高校時代:序

この歌片町には、公立高校がひとつしかない。別段大きい町でも無かったからなのか、それは分からない。俺は近いという理由でその高校に入った。小さい頃から世渡り上手な自覚はあったので、まあまあ上手く友達付き合いもできていた。特に学年・学級を超えて広く顔の知れている峰尾と仲良くなれたのが大きかった。それなりに楽しい環境に入ることが出来たし、気楽な高校生活だった。

明日から3年生になる、という日の夜、LINEのグループからちょっとした噂をきいた。

「この学校には願いを叶えてくれる魔法使いがいる」

らしい。なんの冗談かとは思ったが、親しいグループのうちの1人に話を詳しくきけた。

この学校にも既に願いを叶えてもらった人がいる。今の風紀委員長だとか、学校一のイケメンを手に入れた女子だとか。噂は歌片町では有名な話で、ただ俺が知らなかっただけらしい。

「ホントかなあ…。」

呟いて、未だに議論が続くLINEを閉じる。うつぶせのままベッドに沈み、枕で苦しくなってから顔を横にした。視線の先には窓がある。もう何ヶ月隣の部屋に行ってないのだろう。さらりと前髪が視界に落ちてくる。ずいぶん長くなってしまったそれをいじりながら、俺はゆっくりと目を閉じた。




次の日は快晴だった。春も半分を過ぎて、カーディガン登校をするには少し日差しが強いと思うくらいだ。それでも風は冷たくて、結局カーディガンは着ている。

そんなことよりも、俺は昨日のLINEが気になっていた。なんでも願いを叶えてくれるなんて本当だろうか。それにゲーム等では代償みたいなものがつきものだが、そんなことはあるのだろうか。あと、魔法使いっていったい誰なのか。

「いってきます。」

両親は共働きで早朝から家を出ている。誰に声をかけたわけでもないが、幼い頃からの習慣は自分に根付いていた。

しばらく歩いていると、通学路も半分を過ぎたところで仲良くしているグループの1人に出会った。

「よお東。昨日は途中から未読だったな。寝た?」

「うん、俺寝るの早いから。いつもごめんね。」

「いやあ、いいよ。だってあれだろ、抗える眠気なんてないだろ。」

「はは、確かに。」

こいつ名前なんだっけ。半年は同じグループに居るのに忘れてしまった。まあ思い出せなくてもなんとかなるか。

「そういえばさ、昨日のやつの新着情報きいた?」

「新着情報?」

そいつはニヤリと笑う。軽薄そうだ、これでは今まで育ててきた両親も報われない。明らかに染めたであろう明るい茶髪に、舌にくっついた2つのピアス。なんで俺はこんなのと同じグループに入れているのだろう。

「なんと、オレたちの新クラスに魔法使いがいるらしい!」

「…へえ。ていうか、もうクラス知ってるんだ。」

「えー!反応うっすい!それに東ちゃんちょっとオレに当たり強くない?」

「当たり強くされたくないなら、ちゃん付けすんなし。あんまり興味無いからね。」

これは嘘だ。俺は魔法使いとやらでも俺の願いを叶えられるのか興味がある。今まで誰にも悟られたことのない、暗く卑しい俺の願いを。

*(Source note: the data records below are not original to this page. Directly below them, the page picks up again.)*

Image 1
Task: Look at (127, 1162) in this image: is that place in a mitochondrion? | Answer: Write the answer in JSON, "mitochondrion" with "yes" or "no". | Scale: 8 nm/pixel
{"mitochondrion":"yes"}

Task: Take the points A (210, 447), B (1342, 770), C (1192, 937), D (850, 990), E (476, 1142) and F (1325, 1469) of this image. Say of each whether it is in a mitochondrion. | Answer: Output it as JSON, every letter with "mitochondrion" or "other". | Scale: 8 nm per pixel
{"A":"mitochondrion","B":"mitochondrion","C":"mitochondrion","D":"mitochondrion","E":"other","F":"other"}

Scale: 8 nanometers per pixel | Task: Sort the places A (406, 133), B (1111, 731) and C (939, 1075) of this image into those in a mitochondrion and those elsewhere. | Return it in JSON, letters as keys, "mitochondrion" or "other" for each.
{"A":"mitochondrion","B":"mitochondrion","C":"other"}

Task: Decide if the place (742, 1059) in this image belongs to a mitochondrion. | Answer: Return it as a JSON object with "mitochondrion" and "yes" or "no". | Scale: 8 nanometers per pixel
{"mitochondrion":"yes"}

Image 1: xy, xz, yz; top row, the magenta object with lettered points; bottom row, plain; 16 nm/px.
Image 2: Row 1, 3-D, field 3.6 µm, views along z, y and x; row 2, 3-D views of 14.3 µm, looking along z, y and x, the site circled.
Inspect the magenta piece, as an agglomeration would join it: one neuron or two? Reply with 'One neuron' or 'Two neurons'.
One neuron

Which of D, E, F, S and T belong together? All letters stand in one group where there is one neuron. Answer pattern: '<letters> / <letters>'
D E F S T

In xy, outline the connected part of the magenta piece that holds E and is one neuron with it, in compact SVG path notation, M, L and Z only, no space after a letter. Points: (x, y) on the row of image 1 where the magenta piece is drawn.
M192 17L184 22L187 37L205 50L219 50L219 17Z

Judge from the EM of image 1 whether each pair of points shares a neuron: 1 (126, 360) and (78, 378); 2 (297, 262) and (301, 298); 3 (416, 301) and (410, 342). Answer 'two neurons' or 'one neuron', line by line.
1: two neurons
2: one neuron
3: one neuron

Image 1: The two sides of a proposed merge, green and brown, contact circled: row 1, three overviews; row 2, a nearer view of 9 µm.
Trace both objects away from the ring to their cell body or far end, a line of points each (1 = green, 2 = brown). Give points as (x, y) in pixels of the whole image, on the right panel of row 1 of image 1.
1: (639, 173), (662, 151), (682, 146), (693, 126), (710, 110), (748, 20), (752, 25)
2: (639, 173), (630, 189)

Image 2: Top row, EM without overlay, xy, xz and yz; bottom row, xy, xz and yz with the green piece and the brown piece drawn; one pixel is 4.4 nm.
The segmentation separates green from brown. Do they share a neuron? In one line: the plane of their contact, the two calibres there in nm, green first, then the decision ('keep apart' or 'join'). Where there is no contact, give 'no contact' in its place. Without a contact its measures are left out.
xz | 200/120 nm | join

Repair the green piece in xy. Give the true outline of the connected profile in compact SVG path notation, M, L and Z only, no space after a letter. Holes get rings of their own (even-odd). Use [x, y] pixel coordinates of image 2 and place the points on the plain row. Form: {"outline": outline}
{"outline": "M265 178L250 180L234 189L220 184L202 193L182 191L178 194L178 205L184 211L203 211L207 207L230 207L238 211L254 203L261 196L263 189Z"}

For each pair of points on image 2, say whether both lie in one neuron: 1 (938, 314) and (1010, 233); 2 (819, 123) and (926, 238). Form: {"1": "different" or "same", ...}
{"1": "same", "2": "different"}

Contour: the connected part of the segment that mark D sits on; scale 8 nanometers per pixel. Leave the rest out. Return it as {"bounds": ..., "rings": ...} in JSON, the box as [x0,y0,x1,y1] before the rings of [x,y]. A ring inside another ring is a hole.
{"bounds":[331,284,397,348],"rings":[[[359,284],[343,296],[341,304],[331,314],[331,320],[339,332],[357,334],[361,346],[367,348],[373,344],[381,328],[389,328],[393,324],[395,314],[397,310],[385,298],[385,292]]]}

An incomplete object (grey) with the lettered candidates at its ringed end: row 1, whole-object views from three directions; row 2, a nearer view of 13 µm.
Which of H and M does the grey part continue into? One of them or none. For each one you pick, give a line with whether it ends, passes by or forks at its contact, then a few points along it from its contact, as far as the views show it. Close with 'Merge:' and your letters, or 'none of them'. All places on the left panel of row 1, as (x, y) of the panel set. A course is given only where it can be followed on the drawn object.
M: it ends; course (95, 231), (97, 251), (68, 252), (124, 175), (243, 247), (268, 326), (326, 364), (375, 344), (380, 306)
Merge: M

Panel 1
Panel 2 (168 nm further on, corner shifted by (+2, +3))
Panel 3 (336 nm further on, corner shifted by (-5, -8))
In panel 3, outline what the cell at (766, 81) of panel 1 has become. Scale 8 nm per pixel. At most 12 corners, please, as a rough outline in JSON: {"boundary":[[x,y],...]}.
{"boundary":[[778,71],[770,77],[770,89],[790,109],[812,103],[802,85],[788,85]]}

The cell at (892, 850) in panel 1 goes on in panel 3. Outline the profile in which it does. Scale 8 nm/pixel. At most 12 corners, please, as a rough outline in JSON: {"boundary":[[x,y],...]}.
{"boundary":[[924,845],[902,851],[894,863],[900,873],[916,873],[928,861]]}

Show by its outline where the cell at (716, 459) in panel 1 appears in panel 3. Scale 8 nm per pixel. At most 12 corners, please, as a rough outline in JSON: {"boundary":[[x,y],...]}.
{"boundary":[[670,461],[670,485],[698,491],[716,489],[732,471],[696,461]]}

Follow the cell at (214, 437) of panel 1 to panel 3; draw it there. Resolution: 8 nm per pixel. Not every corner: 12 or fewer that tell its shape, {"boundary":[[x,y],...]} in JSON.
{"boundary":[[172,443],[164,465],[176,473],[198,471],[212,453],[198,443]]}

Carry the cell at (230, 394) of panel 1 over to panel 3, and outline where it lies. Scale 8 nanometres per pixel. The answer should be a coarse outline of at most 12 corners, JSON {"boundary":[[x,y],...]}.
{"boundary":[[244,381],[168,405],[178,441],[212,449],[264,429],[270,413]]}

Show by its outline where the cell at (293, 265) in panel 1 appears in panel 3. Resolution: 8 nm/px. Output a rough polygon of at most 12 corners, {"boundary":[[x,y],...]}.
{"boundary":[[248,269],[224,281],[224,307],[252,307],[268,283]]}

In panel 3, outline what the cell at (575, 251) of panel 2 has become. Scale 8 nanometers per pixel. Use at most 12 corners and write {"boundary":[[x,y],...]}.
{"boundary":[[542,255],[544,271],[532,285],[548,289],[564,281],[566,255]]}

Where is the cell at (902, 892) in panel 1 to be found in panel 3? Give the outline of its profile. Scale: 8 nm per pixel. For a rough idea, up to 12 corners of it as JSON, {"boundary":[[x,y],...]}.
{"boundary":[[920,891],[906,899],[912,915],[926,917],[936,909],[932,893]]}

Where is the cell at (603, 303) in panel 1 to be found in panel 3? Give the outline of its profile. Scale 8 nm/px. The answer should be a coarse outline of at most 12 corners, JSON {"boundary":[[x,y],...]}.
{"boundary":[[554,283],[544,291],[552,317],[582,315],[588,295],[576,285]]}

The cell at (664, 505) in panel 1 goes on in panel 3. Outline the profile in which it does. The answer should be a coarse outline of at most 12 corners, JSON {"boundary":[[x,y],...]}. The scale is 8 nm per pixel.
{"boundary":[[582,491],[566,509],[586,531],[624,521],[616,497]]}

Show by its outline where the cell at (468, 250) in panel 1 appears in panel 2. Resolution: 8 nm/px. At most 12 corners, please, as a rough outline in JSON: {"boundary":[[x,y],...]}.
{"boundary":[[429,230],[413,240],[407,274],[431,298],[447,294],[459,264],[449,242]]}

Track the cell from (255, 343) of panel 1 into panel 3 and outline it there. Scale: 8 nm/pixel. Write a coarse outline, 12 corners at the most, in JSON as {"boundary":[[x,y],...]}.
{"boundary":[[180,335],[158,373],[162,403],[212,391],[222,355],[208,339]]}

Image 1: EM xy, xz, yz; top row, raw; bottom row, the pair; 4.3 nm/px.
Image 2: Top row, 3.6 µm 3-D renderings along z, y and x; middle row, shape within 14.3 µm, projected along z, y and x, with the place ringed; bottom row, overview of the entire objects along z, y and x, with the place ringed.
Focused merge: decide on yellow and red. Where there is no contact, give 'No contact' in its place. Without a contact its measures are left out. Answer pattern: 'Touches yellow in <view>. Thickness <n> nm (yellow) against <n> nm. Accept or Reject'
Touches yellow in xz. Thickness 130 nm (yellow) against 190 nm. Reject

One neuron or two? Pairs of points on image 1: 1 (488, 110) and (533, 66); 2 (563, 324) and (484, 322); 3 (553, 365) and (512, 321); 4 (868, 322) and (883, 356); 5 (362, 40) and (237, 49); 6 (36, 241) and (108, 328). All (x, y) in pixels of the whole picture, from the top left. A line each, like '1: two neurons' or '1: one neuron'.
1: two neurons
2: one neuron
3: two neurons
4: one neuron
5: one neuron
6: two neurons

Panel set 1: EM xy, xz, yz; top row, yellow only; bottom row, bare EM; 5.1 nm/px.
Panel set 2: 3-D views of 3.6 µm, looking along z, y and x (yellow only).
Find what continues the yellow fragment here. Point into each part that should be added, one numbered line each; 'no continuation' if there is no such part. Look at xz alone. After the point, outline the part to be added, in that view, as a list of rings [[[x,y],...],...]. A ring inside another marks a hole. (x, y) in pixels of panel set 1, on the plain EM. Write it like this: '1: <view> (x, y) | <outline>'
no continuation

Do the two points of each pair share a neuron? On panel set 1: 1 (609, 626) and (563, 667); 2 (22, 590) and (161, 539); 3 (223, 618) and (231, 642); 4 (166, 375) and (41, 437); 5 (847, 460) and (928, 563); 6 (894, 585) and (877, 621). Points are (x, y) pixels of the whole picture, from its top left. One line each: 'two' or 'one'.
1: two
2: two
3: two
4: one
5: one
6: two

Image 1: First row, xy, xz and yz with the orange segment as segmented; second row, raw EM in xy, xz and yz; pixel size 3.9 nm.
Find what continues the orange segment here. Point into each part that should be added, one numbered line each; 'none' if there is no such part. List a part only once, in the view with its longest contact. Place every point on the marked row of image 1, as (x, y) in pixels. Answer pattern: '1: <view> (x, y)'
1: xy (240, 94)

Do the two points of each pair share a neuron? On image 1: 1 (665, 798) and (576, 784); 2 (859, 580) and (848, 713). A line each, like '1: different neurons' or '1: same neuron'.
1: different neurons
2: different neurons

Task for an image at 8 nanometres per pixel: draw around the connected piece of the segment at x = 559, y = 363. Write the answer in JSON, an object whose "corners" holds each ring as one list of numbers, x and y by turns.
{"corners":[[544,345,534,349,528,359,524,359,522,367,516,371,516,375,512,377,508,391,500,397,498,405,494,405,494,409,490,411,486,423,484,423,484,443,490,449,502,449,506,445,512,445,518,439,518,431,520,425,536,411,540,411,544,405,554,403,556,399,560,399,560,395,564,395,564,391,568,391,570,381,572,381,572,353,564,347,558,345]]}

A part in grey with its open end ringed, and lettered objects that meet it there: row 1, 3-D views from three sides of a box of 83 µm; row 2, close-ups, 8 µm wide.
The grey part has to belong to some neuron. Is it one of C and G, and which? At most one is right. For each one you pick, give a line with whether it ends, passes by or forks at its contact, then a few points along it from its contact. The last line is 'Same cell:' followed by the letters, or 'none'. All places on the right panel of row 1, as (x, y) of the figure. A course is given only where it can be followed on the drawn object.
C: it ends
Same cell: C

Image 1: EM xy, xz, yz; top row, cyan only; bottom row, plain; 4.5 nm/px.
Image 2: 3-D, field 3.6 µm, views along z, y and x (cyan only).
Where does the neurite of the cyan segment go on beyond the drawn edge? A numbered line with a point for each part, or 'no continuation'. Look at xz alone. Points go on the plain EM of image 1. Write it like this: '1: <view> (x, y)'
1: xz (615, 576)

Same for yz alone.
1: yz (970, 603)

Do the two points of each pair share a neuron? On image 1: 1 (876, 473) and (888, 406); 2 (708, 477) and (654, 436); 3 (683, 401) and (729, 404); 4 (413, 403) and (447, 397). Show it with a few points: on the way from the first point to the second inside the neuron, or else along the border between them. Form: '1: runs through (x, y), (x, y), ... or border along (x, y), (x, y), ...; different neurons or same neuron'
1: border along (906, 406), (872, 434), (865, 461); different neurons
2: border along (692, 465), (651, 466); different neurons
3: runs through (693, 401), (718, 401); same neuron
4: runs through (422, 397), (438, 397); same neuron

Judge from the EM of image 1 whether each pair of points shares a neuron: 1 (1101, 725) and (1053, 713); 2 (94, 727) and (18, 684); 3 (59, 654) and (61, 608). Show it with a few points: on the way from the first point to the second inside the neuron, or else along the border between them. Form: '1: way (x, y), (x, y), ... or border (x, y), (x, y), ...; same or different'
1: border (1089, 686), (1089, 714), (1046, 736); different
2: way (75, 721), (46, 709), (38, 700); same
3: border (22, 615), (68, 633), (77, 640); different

「へえ。オレはてっきり彼女欲しいヨとか願うのかと思ってた。」

「んなわけあるか。逆にゾワっとした。」

「えーじゃあ東はどんな女がタイプ??こんどオトナの合コン混じっちゃおう…ぜ…?」

ナリヤン男(仮)の言葉が止まる。組まれた肩をそっと外して前を見ると、学校前にパトカーが止まっていた。

「なんだ…なんか起きたのか?」

「事件起きてんの?学校で?やべえテンション上がってきたわ。」

ちらと盗み見ると、隣の男の目は興奮の色に染まっていた。そういえば、昨日のLINEの発端もこいつだったかもしれない。スマホを胸ポケットから取り出すと、パトカーと学校が写るように何枚か写真を撮っている。パトカーのナンバーと県名は写らない徹底ぶりだ。こういうゴシップ系はTwitter行きだろう。生憎俺は興味が湧かない。

「とりあえず、教室行こう。」

撮影意欲が高ぶっている男を引きずり、校舎へ入る。未だ興奮冷めやらぬといった表情の男は、リツイートがもう30いったと喜んでいた。下駄箱でさっさと上履きに履き替えると、新クラスが貼り出されている廊下の掲示板を見た。

「東はア行だから1番上らへんで探しやすいなあ。オレなんか福田だよ、微妙すぎる。」

「ああそうだ。お前福田だったな。休みで全然会ってないから忘れてた。」

「ひっど。」

福田はどうせ冗談だろうと笑っている。ごめんな福田、今の今まで忘れてたよ。